| What you will do |
Repeat the text of every saved data entry below word for word, and leave the pictures out of your answer.

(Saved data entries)
>>>>

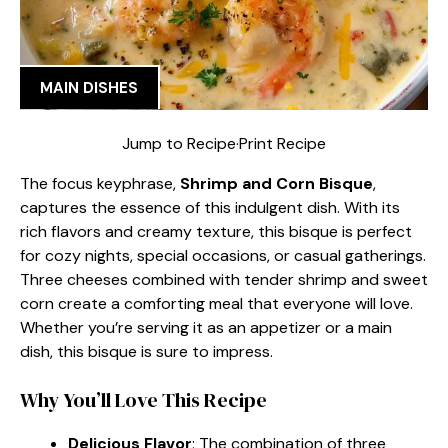
MAIN DISHES
Jump to Recipe
·
Print Recipe
The focus keyphrase,
Shrimp and Corn Bisque
,
captures the essence of this indulgent dish. With its
rich flavors and creamy texture, this bisque is perfect
for cozy nights, special occasions, or casual gatherings.
Three cheeses combined with tender shrimp and sweet
corn create a comforting meal that everyone will love.
Whether you’re serving it as an appetizer or a main
dish, this bisque is sure to impress.
Why You’ll Love This Recipe
Delicious Flavor
: The combination of three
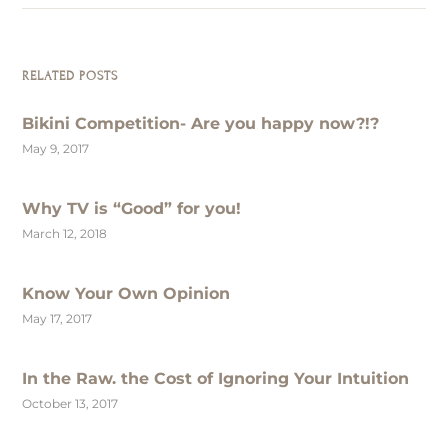
RELATED POSTS
Bikini Competition- Are you happy now?!?
May 9, 2017
Why TV is “Good” for you!
March 12, 2018
Know Your Own Opinion
May 17, 2017
In the Raw. the Cost of Ignoring Your Intuition
October 13, 2017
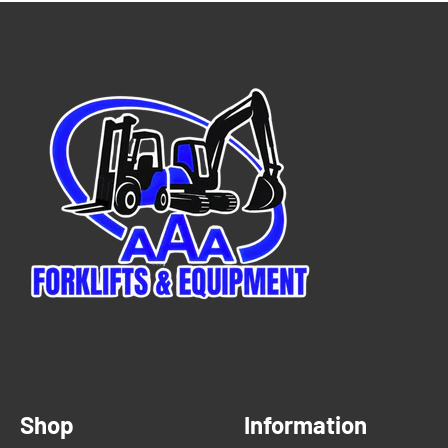
Shop
Information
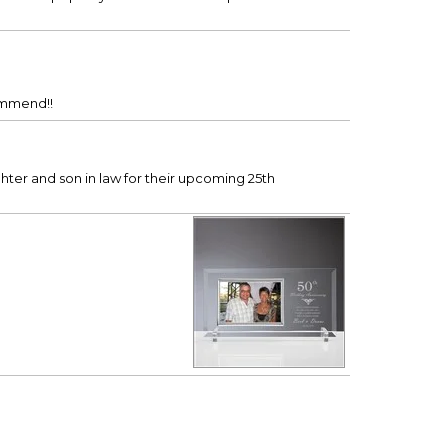
commend!!
ughter and son in law for their upcoming 25th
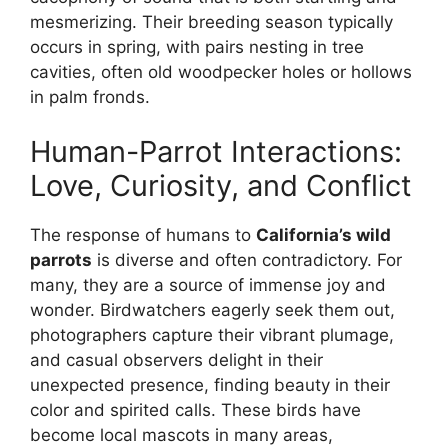
mesmerizing. Their breeding season typically
occurs in spring, with pairs nesting in tree
cavities, often old woodpecker holes or hollows
in palm fronds.
Human-Parrot Interactions:
Love, Curiosity, and Conflict
The response of humans to
California’s wild
parrots
is diverse and often contradictory. For
many, they are a source of immense joy and
wonder. Birdwatchers eagerly seek them out,
photographers capture their vibrant plumage,
and casual observers delight in their
unexpected presence, finding beauty in their
color and spirited calls. These birds have
become local mascots in many areas,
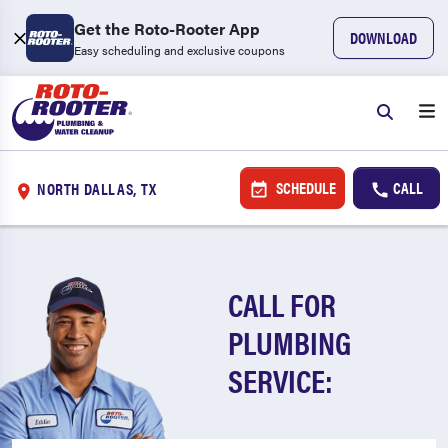
Get the Roto-Rooter App
DOWNLOAD
Easy scheduling and exclusive coupons
SCHEDULE
CALL
NORTH DALLAS, TX
CALL FOR
PLUMBING
SERVICE:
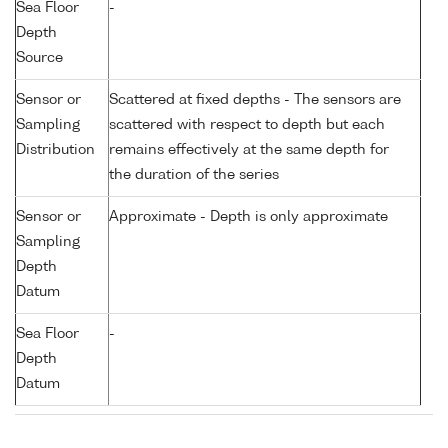
Sea Floor
-
Depth
Source
Sensor or
Scattered at fixed depths - The sensors are
Sampling
scattered with respect to depth but each
Distribution
remains effectively at the same depth for
the duration of the series
Sensor or
Approximate - Depth is only approximate
Sampling
Depth
Datum
Sea Floor
-
Depth
Datum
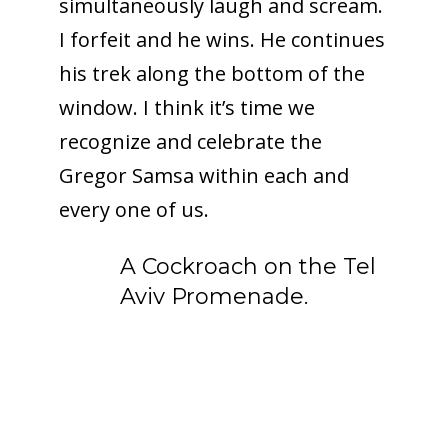
simultaneously laugh and scream.
I forfeit and he wins. He continues
his trek along the bottom of the
window. I think it’s time we
recognize and celebrate the
Gregor Samsa within each and
every one of us.
A Cockroach on the Tel
Aviv Promenade.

<<<<

| Answer space |
MAIN DISHES
Jump to Recipe
·
Print Recipe
The focus keyphrase,
Shrimp and Corn Bisque
,
captures the essence of this indulgent dish. With its
rich flavors and creamy texture, this bisque is perfect
for cozy nights, special occasions, or casual gatherings.
Three cheeses combined with tender shrimp and sweet
corn create a comforting meal that everyone will love.
Whether you’re serving it as an appetizer or a main
dish, this bisque is sure to impress.
Why You’ll Love This Recipe
Delicious Flavor
: The combination of three
RELATED POSTS
Bikini Competition- Are you happy now?!?
May 9, 2017
Why TV is “Good” for you!
March 12, 2018
Know Your Own Opinion
May 17, 2017
In the Raw. the Cost of Ignoring Your Intuition
October 13, 2017
Shop
Information
commend!!
ughter and son in law for their upcoming 25th
mesmerizing. Their breeding season typically
occurs in spring, with pairs nesting in tree
cavities, often old woodpecker holes or hollows
in palm fronds.
Human-Parrot Interactions:
Love, Curiosity, and Conflict
The response of humans to
California’s wild
parrots
is diverse and often contradictory. For
many, they are a source of immense joy and
wonder. Birdwatchers eagerly seek them out,
photographers capture their vibrant plumage,
and casual observers delight in their
unexpected presence, finding beauty in their
color and spirited calls. These birds have
become local mascots in many areas,
Get the Roto-Rooter App
DOWNLOAD
Easy scheduling and exclusive coupons
SCHEDULE
CALL
NORTH DALLAS, TX
CALL FOR
PLUMBING
SERVICE:
Sea Floor
-
Depth
Source
Sensor or
Scattered at fixed depths - The sensors are
Sampling
scattered with respect to depth but each
Distribution
remains effectively at the same depth for
the duration of the series
Sensor or
Approximate - Depth is only approximate
Sampling
Depth
Datum
Sea Floor
-
Depth
Datum
simultaneously laugh and scream.
I forfeit and he wins. He continues
his trek along the bottom of the
window. I think it’s time we
recognize and celebrate the
Gregor Samsa within each and
every one of us.
A Cockroach on the Tel
Aviv Promenade.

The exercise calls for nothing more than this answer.